■ EXERCISE INSTRUCTIONS ■
Transcribe the entries that follow, word for word.

Pose landmark coordinates
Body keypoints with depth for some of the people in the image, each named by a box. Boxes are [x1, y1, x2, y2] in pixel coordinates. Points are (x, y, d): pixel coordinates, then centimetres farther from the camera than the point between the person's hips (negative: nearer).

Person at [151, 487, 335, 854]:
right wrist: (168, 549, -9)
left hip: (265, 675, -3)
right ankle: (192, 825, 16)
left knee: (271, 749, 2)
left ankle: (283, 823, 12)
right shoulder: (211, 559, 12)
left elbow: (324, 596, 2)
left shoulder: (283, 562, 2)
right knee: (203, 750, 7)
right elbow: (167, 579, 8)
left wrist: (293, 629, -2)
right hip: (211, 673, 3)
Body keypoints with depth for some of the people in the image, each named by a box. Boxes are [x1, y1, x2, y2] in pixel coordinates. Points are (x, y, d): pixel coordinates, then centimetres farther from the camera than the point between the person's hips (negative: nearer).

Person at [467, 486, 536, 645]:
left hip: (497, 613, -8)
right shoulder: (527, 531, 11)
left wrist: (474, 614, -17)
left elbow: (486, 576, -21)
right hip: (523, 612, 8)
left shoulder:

■ TASK OUTPUT ■
Body keypoints with depth for some of the people in the image, each named by a box. Boxes are [x1, y1, x2, y2] in pixel coordinates. Points are (x, y, d): pixel coordinates, then centimetres farther from the camera than the point between the person's hips (negative: nearer).

Person at [151, 487, 335, 854]:
right wrist: (168, 549, -9)
left hip: (265, 675, -3)
right ankle: (192, 825, 16)
left knee: (271, 749, 2)
left ankle: (283, 823, 12)
right shoulder: (211, 559, 12)
left elbow: (324, 596, 2)
left shoulder: (283, 562, 2)
right knee: (203, 750, 7)
right elbow: (167, 579, 8)
left wrist: (293, 629, -2)
right hip: (211, 673, 3)
Body keypoints with depth for some of the people in the image, each named by a box. Boxes are [x1, y1, x2, y2] in pixel coordinates. Points are (x, y, d): pixel coordinates, then centimetres farther from the camera than the point between the person's hips (negative: nearer).

Person at [467, 486, 536, 645]:
left hip: (497, 613, -8)
right shoulder: (527, 531, 11)
left wrist: (474, 614, -17)
left elbow: (486, 576, -21)
right hip: (523, 612, 8)
left shoulder:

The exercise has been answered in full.